從女生寢室出來,張子文又到成教學院轉了轉,跟龔院長打個招呼。然後又找了幾個玩得來的朋友一起打球。等天黑的看不見球,才找地方洗個澡,一群人出來吃飯。

跟林可兒聯係。怕她第一次來學校,還不熟悉。可小姑娘卻已經跟房間裏的幾個人混熟了,更是跟洪梅一起約著出門逛街。張子文放下電話的時候,總算安心不少。

一起打球的人裏。又讀博士的,也有留校做老師輔導員的。大家在不同的院係,彼此朋友熟人都很多。大家一起出了校門,到熟悉的一家燒烤店的路上,邀三喝五的已經好大一堆人了。

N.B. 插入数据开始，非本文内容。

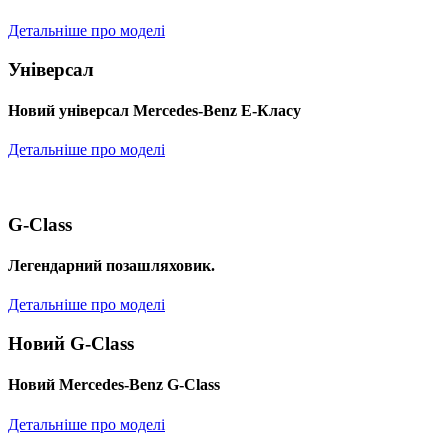
Детальніше про моделі
Універсал
Новий універсал Mercedes-Benz E-Класу
Детальніше про моделі
G-Class
Легендарний позашляховик.
Детальніше про моделі
Новий G-Class
Новий Mercedes-Benz G-Class
Детальніше про моделі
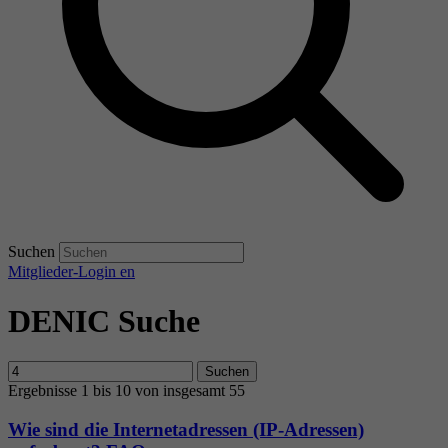
Suchen
Mitglieder-Login
en
DENIC Suche
Suchen
Ergebnisse 1 bis 10 von insgesamt 55
Wie sind die Internetadressen (IP-Adressen)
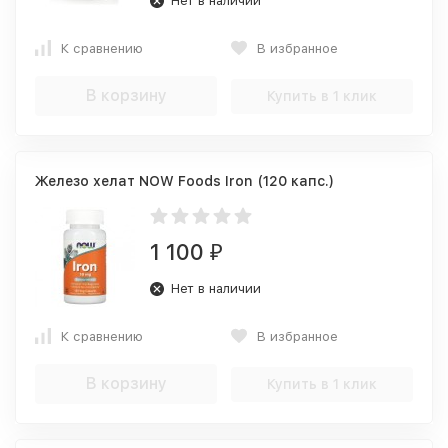
Нет в наличии
К сравнению
В избранное
В корзину
Купить в 1 клик
Железо хелат NOW Foods Iron (120 капс.)
1 100
₽
Нет в наличии
К сравнению
В избранное
В корзину
Купить в 1 клик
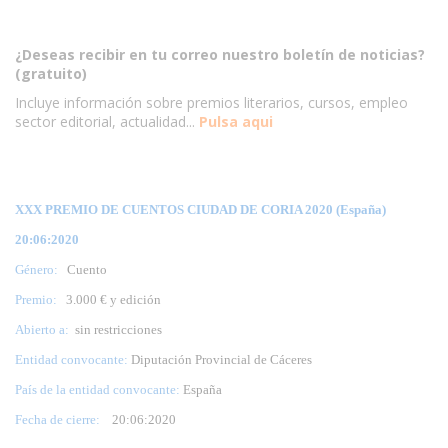
¿Deseas recibir en tu correo nuestro boletín de noticias?
(gratuito)
Incluye información sobre premios literarios, cursos, empleo
sector editorial, actualidad...
Pulsa aqui
XXX PREMIO DE CUENTOS CIUDAD DE CORIA 2020 (España)
20:06:2020
Género:
Cuento
Premio:
3.000 € y edición
Abierto a:
sin restricciones
Entidad convocante:
Diputación Provincial de Cáceres
País de la entidad convocante:
España
Fecha de cierre:
20
:06:2020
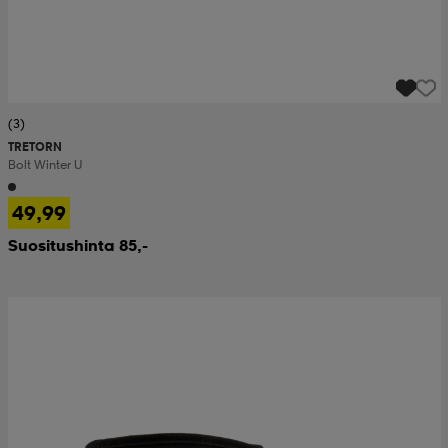
(3)
TRETORN
Bolt Winter U
49,99
Suositushinta 85,-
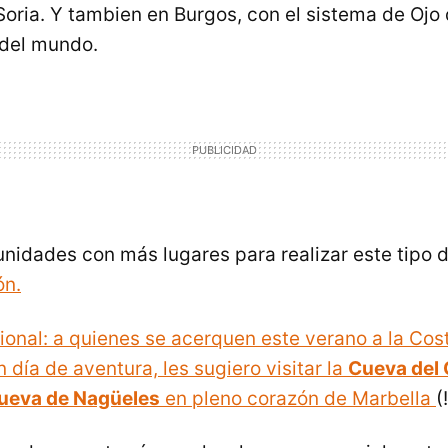
 Soria. Y tambien en Burgos, con el sistema de Ojo
 del mundo.
nidades con más lugares para realizar este tipo 
ón.
ional: a quienes se acerquen este verano a la Cost
 día de aventura, les sugiero visitar la
Cueva del 
ueva de Nagüeles
en pleno corazón de
Marbella
(!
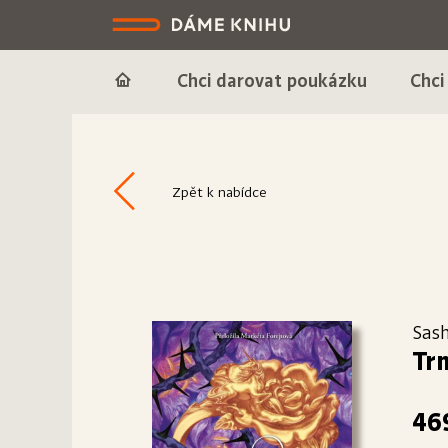
Chci darovat poukázku
Chci
Zpět k nabídce
Sas
Tr
46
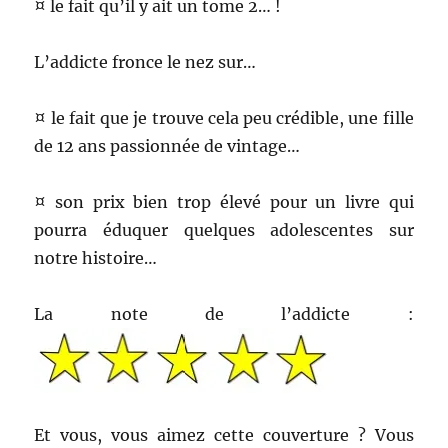
¤ le fait qu’il y ait un tome 2… !
L’addicte fronce le nez sur…
¤ le fait que je trouve cela peu crédible, une fille
de 12 ans passionnée de vintage…
¤ son prix bien trop élevé pour un livre qui
pourra éduquer quelques adolescentes sur
notre histoire…
La note de l’addicte :
Et vous, vous aimez cette couverture ? Vous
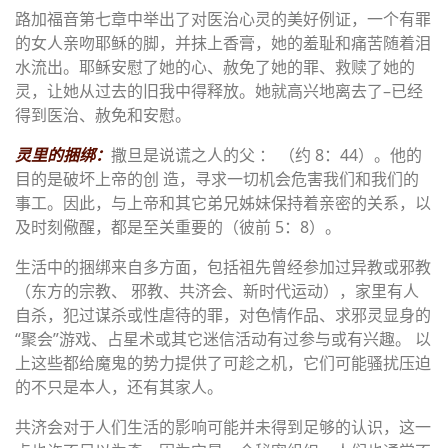
路加福音第七章中举出了对医治心灵的美好例证，一个有罪
的女人亲吻耶稣的脚，并抹上香膏，她的羞耻和痛苦随着泪
水流出。耶稣安慰了她的心、赦免了她的罪、救赎了她的
灵，让她从过去的旧我中得释放。她就高兴地离去了–已经
得到医治、赦免和安慰。
灵里的捆绑：
撒旦是说谎之人的父 ： （约 8：44）。他的
目的是破坏上帝的创 造，寻求一切机会危害我们和我们的
事工。因此，与上帝和其它弟兄姊妹保持着亲密的关系，以
及时刻儆醒，都是至关重要的（彼前 5：8）。
生活中的捆绑来自多方面，包括祖先曾经参加过异教或邪教
（东方的宗教、 邪教、共济会、新时代运动），家里有人
自杀，犯过谋杀或性虐待的罪，对色情作品、求邪灵显身的
“聚会”游戏、占星术或其它迷信活动有过参与或有兴趣。 以
上这些都给魔鬼的势力提供了可趁之机，它们可能骚扰压迫
的不只是本人，还有其家人。
共济会对于人们生活的影响可能并未得到足够的认识，这一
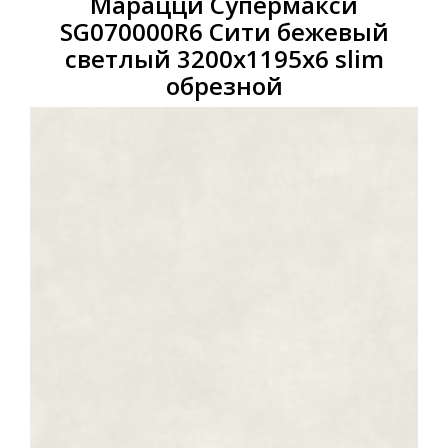
Марацци Супермакси
SG070000R6 Сити бежевый
светлый 3200x1195x6 slim
обрезной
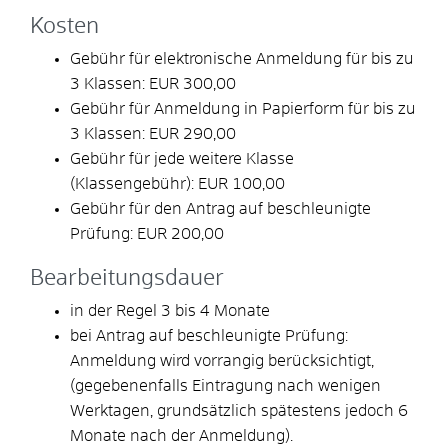
Kosten
Gebühr für elektronische Anmeldung für bis zu
3 Klassen: EUR 300,00
Gebühr für Anmeldung in Papierform für bis zu
3 Klassen: EUR 290,00
Gebühr für jede weitere Klasse
(Klassengebühr): EUR 100,00
Gebühr für den Antrag auf beschleunigte
Prüfung: EUR 200,00
Bearbeitungsdauer
in der Regel 3 bis 4 Monate
bei Antrag auf beschleunigte Prüfung:
Anmeldung wird vorrangig berücksichtigt,
(gegebenenfalls Eintragung nach wenigen
Werktagen, grundsätzlich spätestens jedoch 6
Monate nach der Anmeldung).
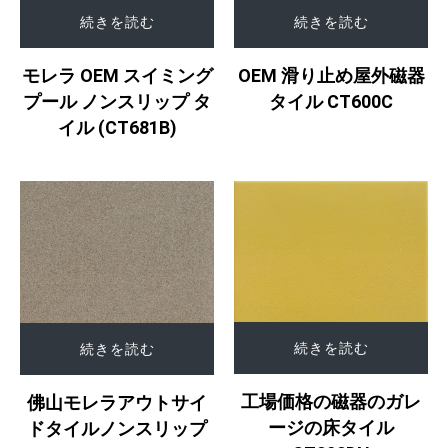
続きを読む
続きを読む
モレラ OEM スイミング
OEM 滑り止め屋外磁器
プール ノンスリップ タ
タイル CT600C
イル (CT681B)
続きを読む
続きを読む
工場価格の磁器のガレ
佛山モレラアウトサイ
ージの床タイル
ドタイルノンスリップ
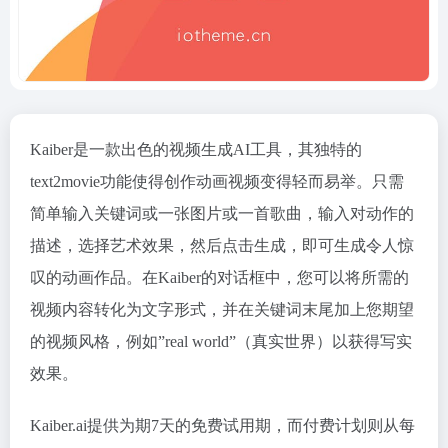
Kaiber是一款出色的视频生成AI工具，其独特的
text2movie功能使得创作动画视频变得轻而易举。只需
简单输入关键词或一张图片或一首歌曲，输入对动作的
描述，选择艺术效果，然后点击生成，即可生成令人惊
叹的动画作品。在Kaiber的对话框中，您可以将所需的
视频内容转化为文字形式，并在关键词末尾加上您期望
的视频风格，例如”real world”（真实世界）以获得写实
效果。
Kaiber.ai提供为期7天的免费试用期，而付费计划则从每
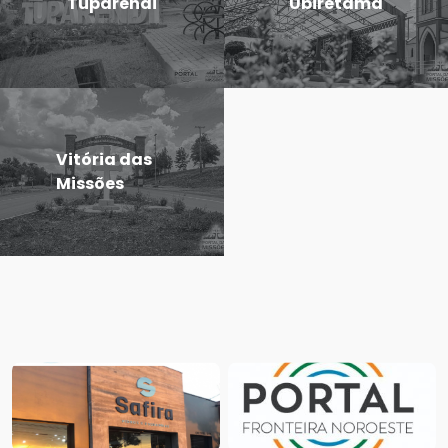
Tuparendi
Ubiretama
Vitória das
Missões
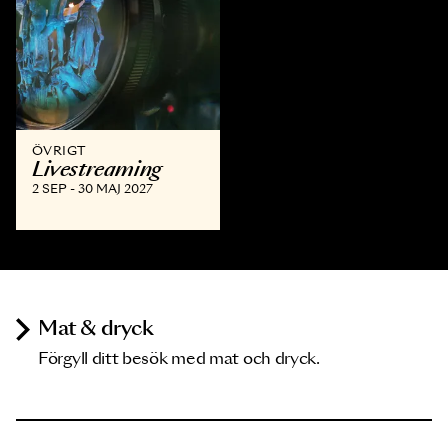
ÖVRIGT
Livestreaming
2 SEP - 30 MAJ 2027
Mat & dryck
Förgyll ditt besök med mat och dryck.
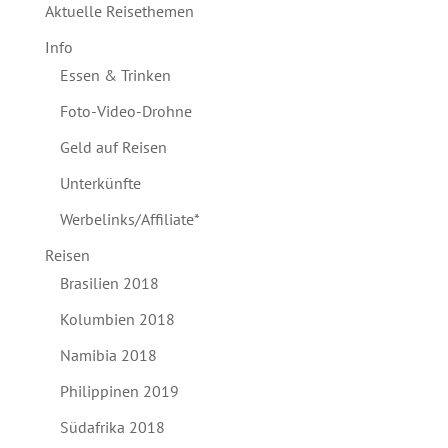
Aktuelle Reisethemen
Info
Essen & Trinken
Foto-Video-Drohne
Geld auf Reisen
Unterkünfte
Werbelinks/Affiliate*
Reisen
Brasilien 2018
Kolumbien 2018
Namibia 2018
Philippinen 2019
Südafrika 2018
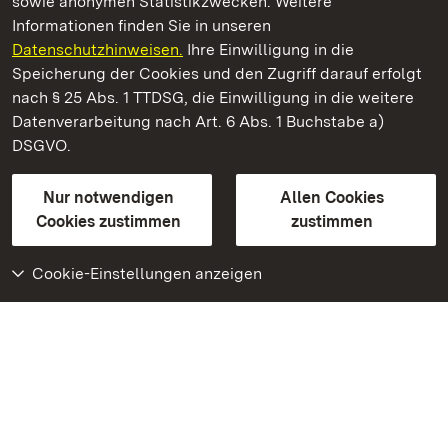
sowie anonymen Statistikzwecken. Weitere
Informationen finden Sie in unseren
Datenschutzhinweisen.
Ihre Einwilligung in die
Staatliche Schlösser und Gärten Baden‑Württemberg
Speicherung der Cookies und den Zugriff darauf erfolgt
nach § 25 Abs. 1 TTDSG, die Einwilligung in die weitere
Staatliche Schlösser und Gärten Baden-Württemberg
Datenverarbeitung nach Art. 6 Abs. 1 Buchstabe a)
DSGVO.
Kontakt
FAQ
Impressum
Datenschutz
Gebärdensprache
Leichte Sprache
Erklärung zur Barrierefreiheit
Nur notwendigen
Allen Cookies
BITV-konform (geprüfte Seiten)
Cookies zustimmen
zustimmen
Cookie-Einstellungen anzeigen
Weiteres
Portal
Monumente
Besuchen Sie uns auf
Facebook
Besuchen Sie uns auf
Instagram
Besuchen Sie uns auf
Youtube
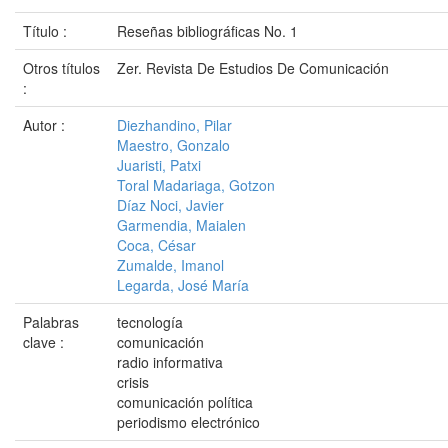
Título :
Reseñas bibliográficas No. 1
Otros títulos
Zer. Revista De Estudios De Comunicación
:
Autor :
Diezhandino, Pilar
Maestro, Gonzalo
Juaristi, Patxi
Toral Madariaga, Gotzon
Díaz Noci, Javier
Garmendia, Maialen
Coca, César
Zumalde, Imanol
Legarda, José María
Palabras
tecnología
clave :
comunicación
radio informativa
crisis
comunicación política
periodismo electrónico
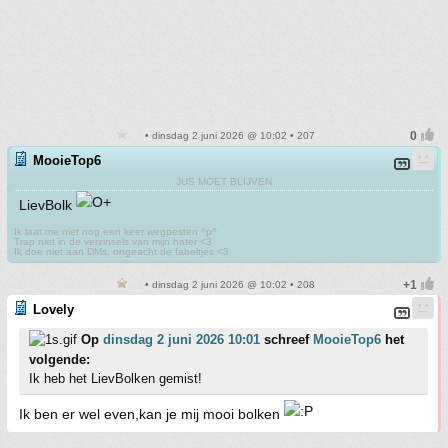
• dinsdag 2 juni 2026 @ 10:02 • 207
MooieTop6
JUS MOET BLIJVEN
LievBolk
Ik laat me niet nog een keer wegpesten ^p^
Trap niet in de verzinsels van mijn hater <3
Ik doe niet aan DMs, ongeacht de fabeltjes <3
• dinsdag 2 juni 2026 @ 10:02 • 208
Lovely
Op
dinsdag 2 juni 2026 10:01
schreef
MooieTop6
het
volgende:
Ik heb het LievBolken gemist!
Ik ben er wel even,kan je mij mooi bolken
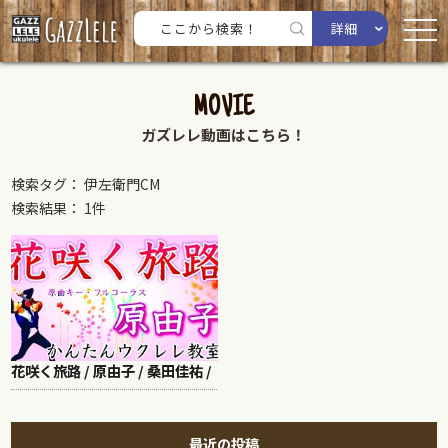
詳細
MOVIE
ガズレレ動画はこちら！
検索タグ： 伊左衛門CM
検索結果： 1件
花咲く旅路 / 原由子 / 桑田佳祐 /
最近の投稿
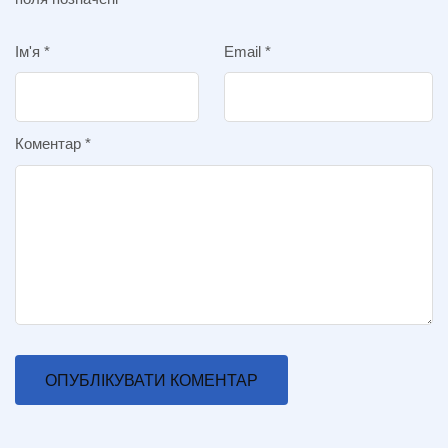
Ім'я
*
Email
*
Коментар
*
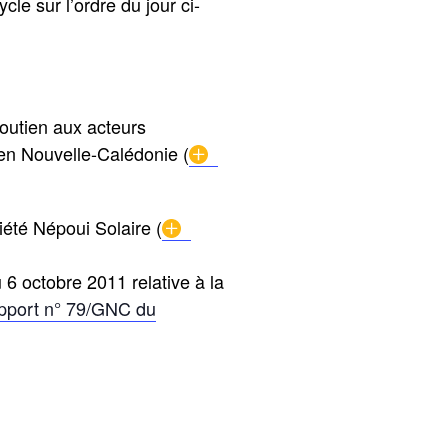
e sur l’ordre du jour ci-
soutien aux acteurs
en Nouvelle-Calédonie (
ciété Népoui Solaire (
 6 octobre 2011 relative à la
pport n° 79/GNC du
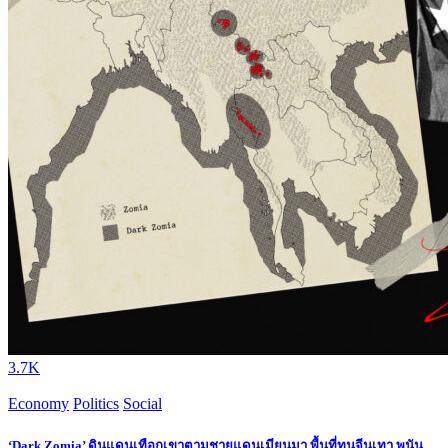
3.7K
Economy
Politics
Social
‘Dark Zomia’ ดินแดนเทือกเขาตามชายแดนเมียนมา พื้นที่ทุนจีนเทา พนัน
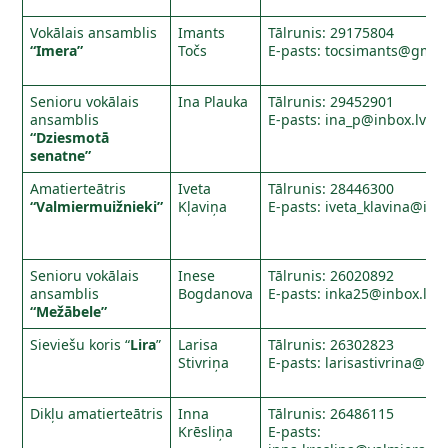
Vokālais ansamblis
Imants
Tālrunis: 29175804
“Imera”
Točs
E-pasts:
tocsimants@gmai
Senioru vokālais
Ina Plauka
Tālrunis: 29452901
ansamblis
E-pasts:
ina_p@inbox.lv
“Dziesmotā
senatne”
Amatierteātris
Iveta
Tālrunis: 28446300
“Valmiermuižnieki”
Kļaviņa
E-pasts:
iveta_klavina@inb
Senioru vokālais
Inese
Tālrunis: 26020892
ansamblis
Bogdanova
E-pasts:
inka25@inbox.lv
“Mežābele”
Sieviešu koris “
Lira
”
Larisa
Tālrunis: 26302823
Stivriņa
E-pasts:
larisastivrina@inb
Dikļu amatierteātris
Inna
Tālrunis: 26486115
Krēsliņa
E-pasts:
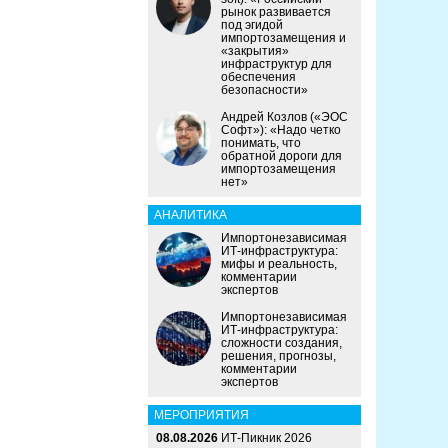
рынок развивается
под эгидой
импортозамещения и
«закрытия»
инфраструктур для
обеспечения
безопасности»
Андрей Козлов («ЭОС
Софт»): «Надо четко
понимать, что
обратной дороги для
импортозамещения
нет»
АНАЛИТИКА
Импортонезависимая
ИТ-инфраструктура:
мифы и реальность,
комментарии
экспертов
Импортонезависимая
ИТ-инфраструктура:
сложности создания,
решения, прогнозы,
комментарии
экспертов
МЕРОПРИЯТИЯ
08.08.2026
ИТ-Пикник 2026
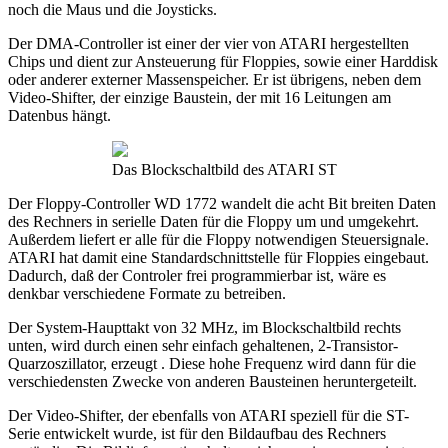
noch die Maus und die Joysticks.
Der DMA-Controller ist einer der vier von ATARI hergestellten
Chips und dient zur Ansteuerung für Floppies, sowie einer Harddisk
oder anderer externer Massenspeicher. Er ist übrigens, neben dem
Video-Shifter, der einzige Baustein, der mit 16 Leitungen am
Datenbus hängt.
Das Blockschaltbild des ATARI ST
Der Floppy-Controller WD 1772 wandelt die acht Bit breiten Daten
des Rechners in serielle Daten für die Floppy um und umgekehrt.
Außerdem liefert er alle für die Floppy notwendigen Steuersignale.
ATARI hat damit eine Standardschnittstelle für Floppies eingebaut.
Dadurch, daß der Controler frei programmierbar ist, wäre es
denkbar verschiedene Formate zu betreiben.
Der System-Haupttakt von 32 MHz, im Blockschaltbild rechts
unten, wird durch einen sehr einfach gehaltenen, 2-Transistor-
Quarzoszillator, erzeugt . Diese hohe Frequenz wird dann für die
verschiedensten Zwecke von anderen Bausteinen heruntergeteilt.
Der Video-Shifter, der ebenfalls von ATARI speziell für die ST-
Serie entwickelt wurde, ist für den Bildaufbau des Rechners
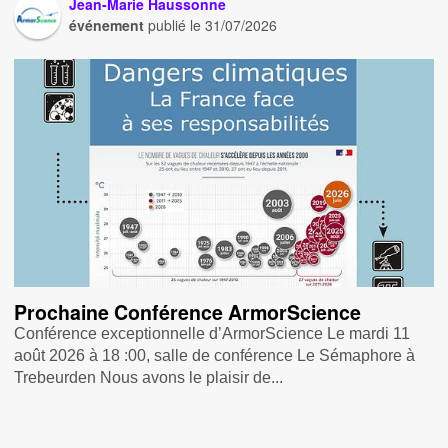
Jean-Marie Haussonne
événement
publié le
31/07/2026
Prochaine Conférence ArmorScience
Conférence exceptionnelle d’ArmorScience Le mardi 11
août 2026 à 18 :00, salle de conférence Le Sémaphore à
Trebeurden Nous avons le plaisir de...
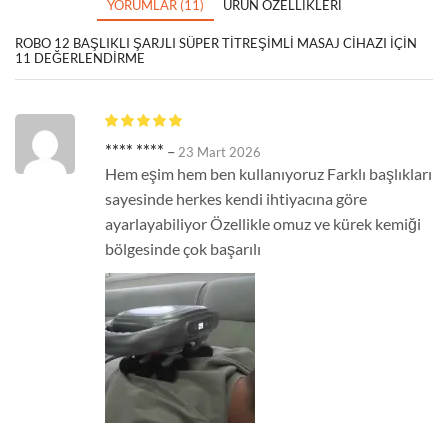
YORUMLAR (11)
ÜRÜN ÖZELLIKLERI
ROBO 12 BAŞLIKLI ŞARJLI SÜPER TITREŞIMLI MASAJ CIHAZI
IÇIN
11 DEĞERLENDIRME
**** ****
–
23 Mart 2026
Hem eşim hem ben kullanıyoruz Farklı başlıkları
sayesinde herkes kendi ihtiyacına göre
ayarlayabiliyor Özellikle omuz ve kürek kemiği
bölgesinde çok başarılı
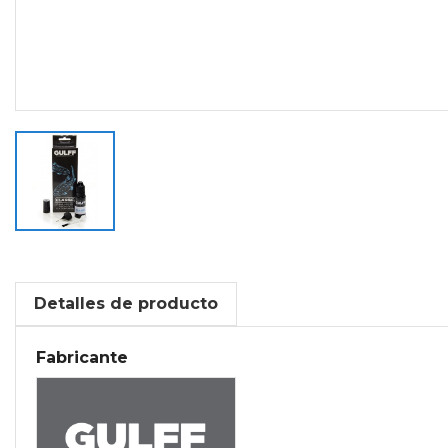
Detalles de producto
Fabricante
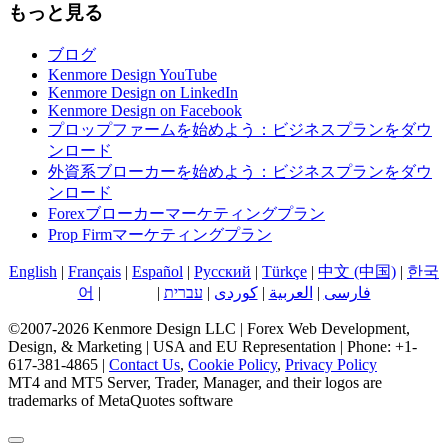
もっと見る
ブログ
Kenmore Design YouTube
Kenmore Design on LinkedIn
Kenmore Design on Facebook
プロップファームを始めよう：ビジネスプランをダウ
ンロード
外資系ブローカーを始めよう：ビジネスプランをダウ
ンロード
Forexブローカーマーケティングプラン
Prop Firmマーケティングプラン
English
|
Français
|
Español
|
Русский
|
Türkçe
|
中文 (中国)
|
한국
어
|
日本語
|
עברית
|
کوردی
|
العربية
|
فارسی
©2007-2026 Kenmore Design LLC | Forex Web Development,
Design, & Marketing | USA and EU Representation | Phone: +1-
617-381-4865 |
Contact Us
,
Cookie Policy
,
Privacy Policy
MT4 and MT5 Server, Trader, Manager, and their logos are
trademarks of MetaQuotes software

坐在桌子前麵聊天。這個時候就慢慢顯露出了差別。這還在讀書的和教書的話最少,偶爾說幾句那都透著學術味,有根有據;這留校管學生的,滿嘴跑火車。吹起牛來仿佛天上地下什麼事情都知道;到了學校做行政工作的人,那多少都有了點穩重。級別不同的人說起話來口氣也有了區別。

賈誌強是裏麵級別最高的。其實他是不想跟眼前這幫人混在一起,但是老婆今晚加班。一個人吃飯也無聊,所以才屈尊降價跟了過來。這個時候他說起話來也開始有味道了。

“你就不知道了吧……”

“你錯了。院長前幾天才說的……”

“這材料馬上就會公布的……”

一邊說著,賈誌強還手舞足蹈的晃動著身體,一律用眼角斜視著桌上的人。等3、5瓶啤酒下肚,他口氣又變成怨天尤人型了。

“我們這些當幹部的,也辛苦啊……”

“其實學校給我們的任務也重啊……”讓不知情的人聽起來,好像他有多累似的。其實在座的人都知道,今天一天,他就在辦公室裏打遊戲了。

正吃著,電話響起來。張子文一接,竟然是蔣臣打來的。原來蔣臣今天也跑大學來了,巧的是現在也沒有吃飯,正好想著張子文在這裏,跟著混飯局呢。